Respondendo aos questionamentos, Paula citou dados do governo australiano, que implantou uma política de abertura de dados há cinco anos. Considerando 14 projetos de pesquisa com abertura de dados, a reutilização das informações produziu impacto além da publicação de artigos, resultando em novos protocolos de assistência e novas políticas de saude. “Não rechaçando as questões críticas colocadas, pode ser antiético não abrir os dados. O impacto pode ser a falta de políticas públicas que atendam os interesses da sociedade”, ponderou ela, citando como potenciais benefícios iniciativas de ‘open pharma’ – desenvolvimento de medicamentos a partir de dados compartilhados sem patenteamento. “Não queremos virar provedores de dados. Mas existe uma margem. O mundo todo está abrindo suas informações e também podemos utilizá-las”, acrescentou. Adeilton destacou ainda que os modelos de publicação científica e de métricas de avaliação da ciência estão em transformação. “O artigo é um formato tecnológico do século 20, estático e sem interação. A tendência é que os dados e a análise dos dados adquiram vida própria, sendo citado e referenciado o pesquisador que disponibilizou as informações. Quem abrir os dados vai ter algum benefício”, afirmou.

Além da questão ligada às assimetrias na pesquisa, Ada Alves, chefe do Laboratório de Biotecnologia e Fisiologia de Infecções Virais, chamou atenção para os desafios de gestão da abertura de dados na rotina dos pesquisadores. “São diversas preocupações, e uma delas é que tenhamos que preencher uma quantidade enorme de formulários, além do que já fazemos atualmente”, apontou. Integrante da comissão de pós-graduação do Programa de Biodiversidade e Saúde, Luis Cláudio Muniz Pereira, do Laboratório de Helmintos Parasitos de Vertebrados, destacou a necessidade de incluir os estudantes no debate. “Boa parte da pesquisa desenvolvida hoje passa pela pós-graduação. Precisamos avaliar como a abertura de dados vai impactar os estudantes, que têm dois e quatro anos para desenvolver seus projetos de mestrado e doutorado”, alertou.

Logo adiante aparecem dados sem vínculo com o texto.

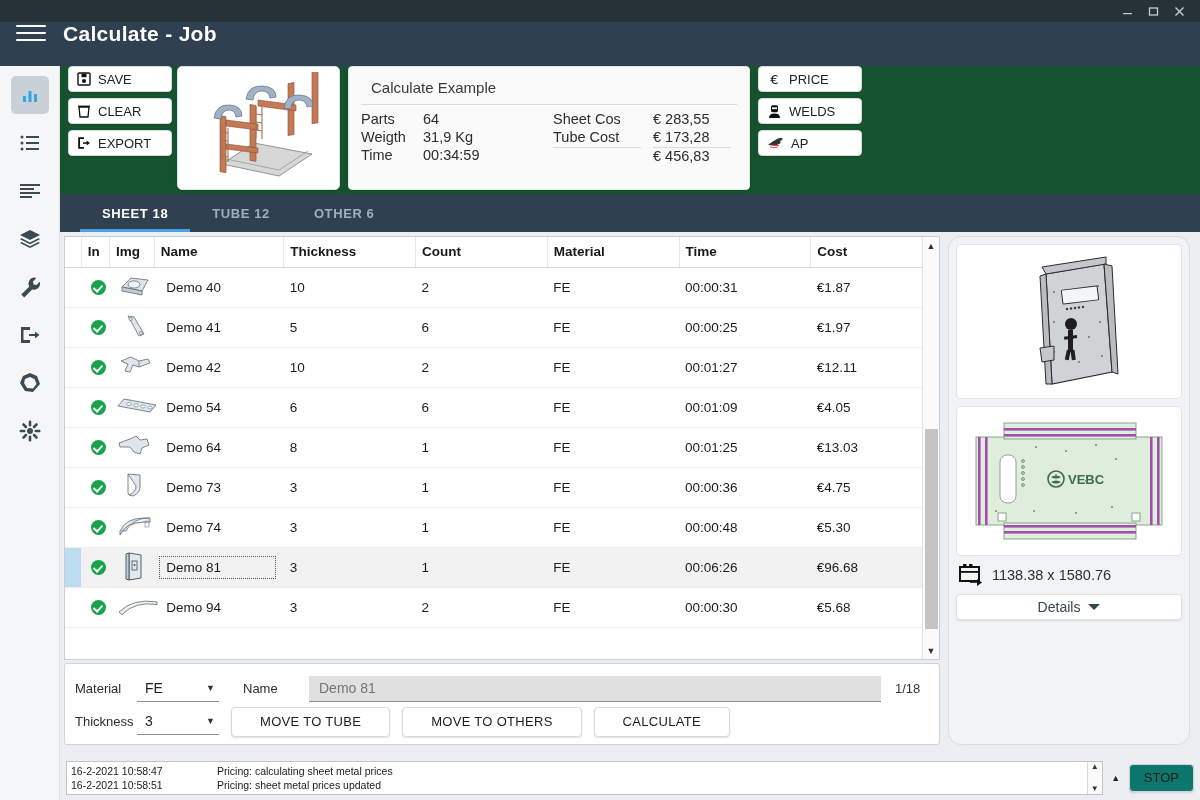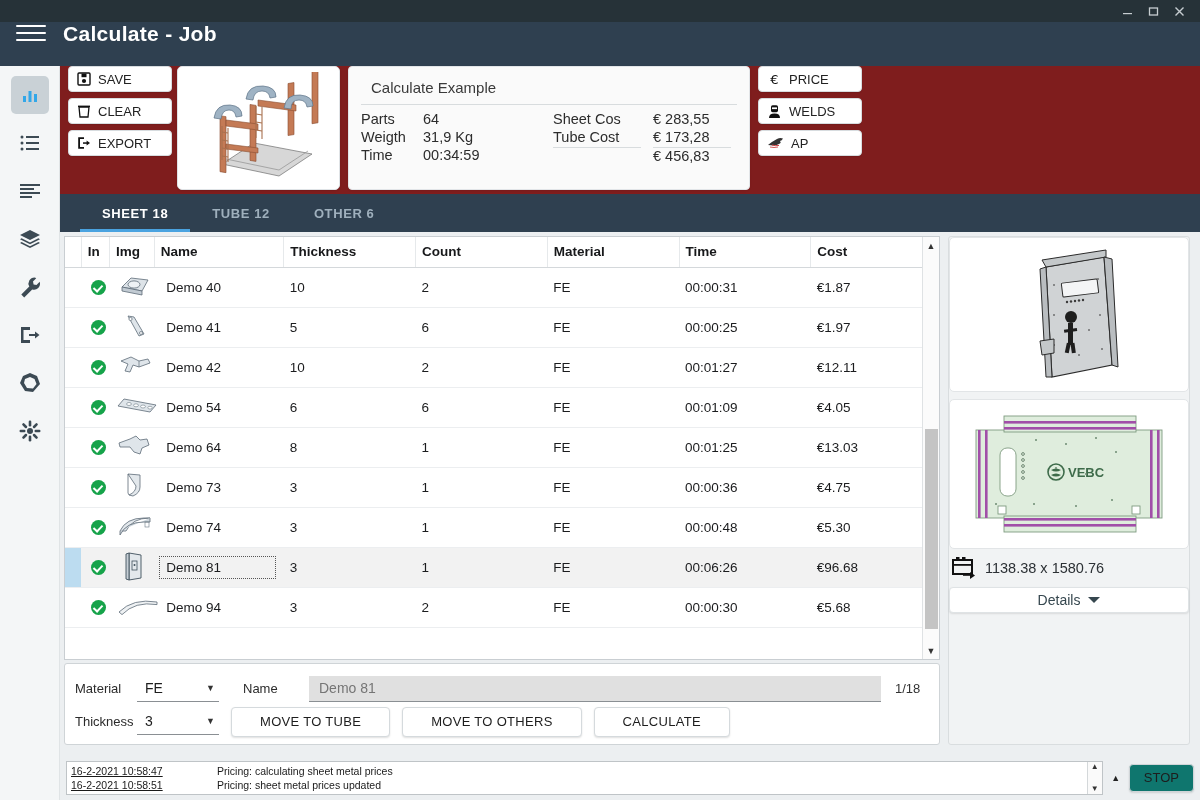--- a/index.html
+++ b/index.html
@@ -37,21 +37,21 @@
     background: #f4f6f7; border-right: 1px solid #e0e4e6;
     display: flex; flex-direction: column; align-items: center; padding-top: 10px;
   }
   .rail-item { width: 38px; height: 38px; margin-bottom: 10px; border-radius: 5px;
                display: flex; align-items: center; justify-content: center; cursor: pointer; }
   .rail-item.active { background: #c9d1d6; }
   .rail-item svg { display: block; }
 
   
   .topstrip { position: absolute; left: 60px; top: 66px; width: 1140px; height: 128px;
-              background: #7f1d1d; display: flex; align-items: flex-start; padding: 0 0 0 8px; }
+              background: #14532d; display: flex; align-items: flex-start; padding: 0 0 0 8px; }
 
   .btncol { width: 104px; display: flex; flex-direction: column; gap: 6px; padding-top: 0px; }
   .flatbtn {
     height: 26px; background: #fff; border: 1px solid #d7dcdf; border-radius: 4px;
     display: flex; align-items: center; gap: 7px; padding: 0 8px;
     font-size: 13px; color: #222; cursor: pointer;
     box-shadow: 0 1px 1px rgba(0,0,0,.10);
   }
   .flatbtn svg { display: block; flex: none; }
 
@@ -151,41 +151,41 @@
                padding: 0 10px; font-family: "Liberation Sans", sans-serif; }
   .pagecount { margin-left: 14px; font-size: 13px; color: #333; width: 34px; text-align: left; }
   .actbtn { height: 30px; padding: 0 28px; margin-left: 12px; background: #fff;
             border: 1px solid #d5dadd; border-radius: 4px; font-size: 13px; letter-spacing: .3px;
             color: #1d1d1d; cursor: pointer; box-shadow: 0 1px 2px rgba(0,0,0,.13);
             font-family: "Liberation Sans", sans-serif; }
 
   
   .rightpanel {
     position: absolute; left: 948px; top: 236px; width: 242px; height: 509px;
-    background: #f1f3f4; border: 1px solid #d9dddf; border-radius: 3px; 
+    background: #f1f3f4; border: 1px solid #d9dddf; border-radius: 13px; padding: 7px;
   }
   .thumbcard { background: #fff; border: 1px solid #e2e5e7; border-radius: 5px;
                display: flex; align-items: center; justify-content: center; overflow: hidden; }
   .thumbcard.iso { height: 155px; }
   .thumbcard.flat { height: 150px; margin-top: 7px; }
   .dimrow { display: flex; align-items: center; margin-top: 6px; gap: 8px; padding-left: 2px; }
   .dimtext { font-size: 14.5px; color: #2c3135; }
   .detailsbtn { margin-top: 6px; height: 26px; background: #fff; border: 1px solid #dfe3e5;
                 border-radius: 4px; display: flex; align-items: center; justify-content: center;
                 gap: 8px; font-size: 14px; color: #36474f; cursor: pointer;
                 box-shadow: 0 1px 2px rgba(0,0,0,.10); }
 
   
   .statusbar { position: absolute; left: 60px; top: 755px; width: 1140px; height: 45px;
                display: flex; align-items: center; padding: 0 6px 0 6px; }
   .logbox { flex: 1; height: 34px; background: #fff; border: 1px solid #bfc4c7;
             display: flex; align-items: stretch; overflow: hidden; }
   .loglines { flex: 1; padding: 2px 0 0 4px; }
   .logline { font-size: 10.5px; color: #1a1a1a; line-height: 14px; display: flex; }
-  .logtime { width: 146px; text-decoration: underline; }
+  .logtime { width: 146px; }
   .logspin { width: 15px; border-left: 1px solid #d4d8da; background: #fafafa;
              display: flex; flex-direction: column; align-items: center; justify-content: space-between;
              padding: 1px 0; }
   .logspin span { font-size: 8px; color: #333; line-height: 8px; }
   .uparrow { width: 26px; text-align: center; font-size: 9px; color: #222; cursor: pointer; }
   .stopbtn { height: 28px; padding: 0 14px; background: #0f766e; border: 1px solid #d0d5d8;
              border-radius: 4px; font-size: 13px; color: #1d1d1d; cursor: pointer;
              box-shadow: 0 1px 2px rgba(0,0,0,.13); font-family: "Liberation Sans", sans-serif; }
 </style>
 </head>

A coordenadora do Grupo de Trabalho em Ciência Aberta reconheceu que a gestão de dados será mais uma etapa no processo de pesquisa. Entretanto, ponderou que essa atividade já está no foco de debates sobre boas práticas de pesquisa e os editais que exigem abertura de dados devem prever verba para o trabalho. O editor da revista ‘Memórias’ comentou a defasagem no atual modelo da pós-graduação brasileira, que data da década de 1960. “É o momento de discutir isso. O movimento de abertura de dados somente vai avançar se a pós-graduação se envolver”, disse Adeilton. Paula encerrou o encontro ressaltando a importância de continuidade do debate sobre a gestão e abertura de dados. “Vamos realizar projetos piloto em diferentes áreas de pesquisa da Fiocruz, incluindo pesquisa clínica, saúde pública, pesquisa biomédica, epidemiologia, ciências sociais e humanas e inovação tecnológica. Também queremos trazer para debates os pesquisadores que já avançaram nesse processo de forma a abordar as experiências práticas”, adiantou ela.